Green is part of the research team, led by Svante Paabo of Germany's Max Planck Institute for Evolutionary Anthropology, that partially sequenced the genome of Neanderthals using DNA from bones buried in a Croatian cave nearly 40,000 years ago.

The team already found one big surprise when they compared the Neanderthal DNA to modern humans.

"We know they were reproductively compatible because you are 1 to 4 percent Neanderthal (genetically)," Green said.

In other words, modern humans and Neanderthals interbred, said Green, a Conyers native who got his undergraduate degree at UGA.
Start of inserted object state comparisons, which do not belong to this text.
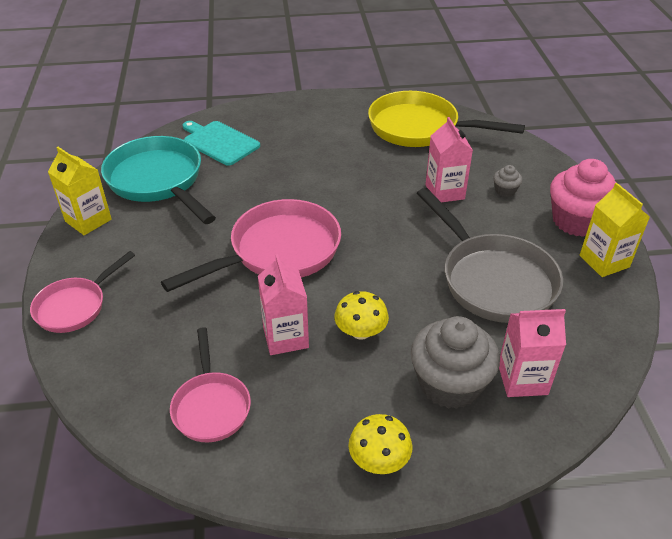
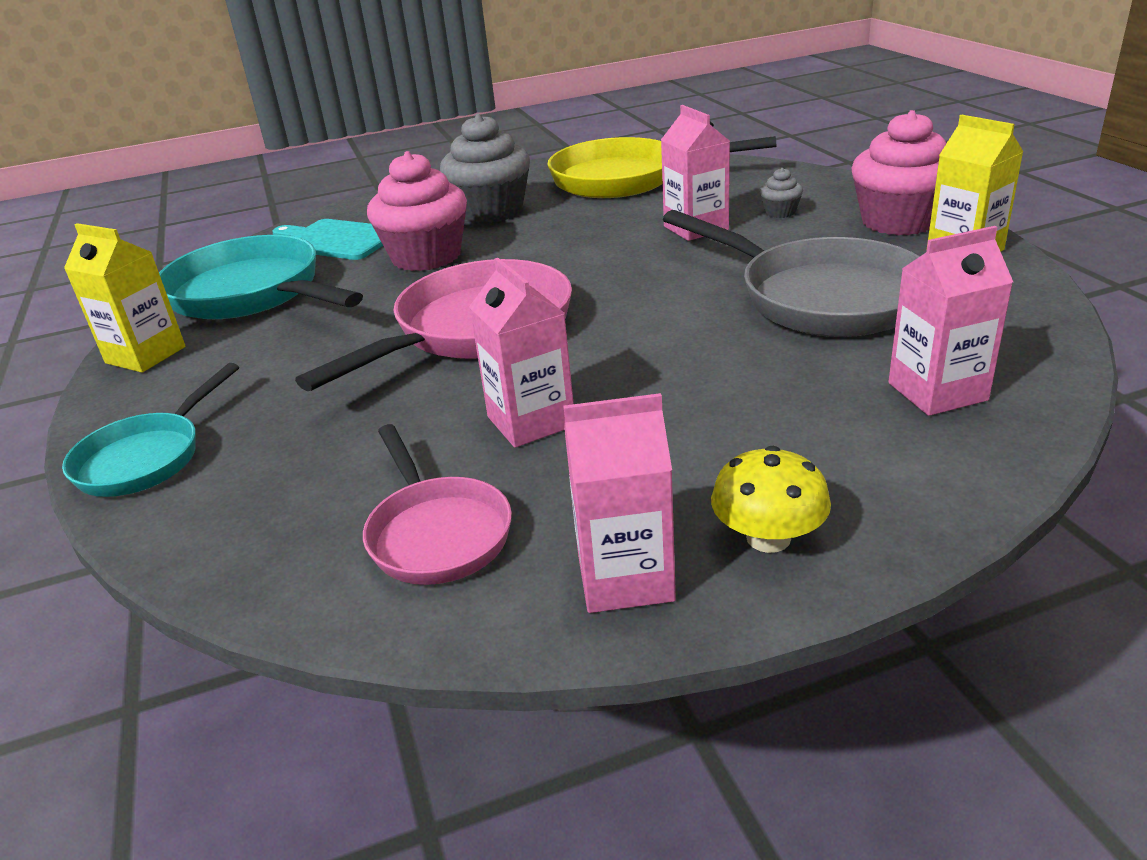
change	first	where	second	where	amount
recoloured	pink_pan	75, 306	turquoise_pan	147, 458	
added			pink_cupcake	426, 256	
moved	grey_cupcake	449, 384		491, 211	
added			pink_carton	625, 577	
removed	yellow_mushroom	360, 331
Neanderthals arose about 200,000 years ago but went extinct about 30,000 years ago - and no one really knows why. Modern humans date to 130,000 years ago - so humans and Neanderthals coexisted for tens of thousands of years.

But the differences in Neanderthal and human genomes may tell scientists more than the similarities as they try to understand how humans got to be the way we are, Green said.

Some of the genetic differences in humans and Neanderthals seem to be in regions of the human genome involved in autism - a little-understood condition that affects people's ability to interact with other people.

Green and other scientists speculate that modern humans may have genetic mutations absent in Neanderthals that somehow gave us the ability to build bigger social groups than our extinct relatives, Green said.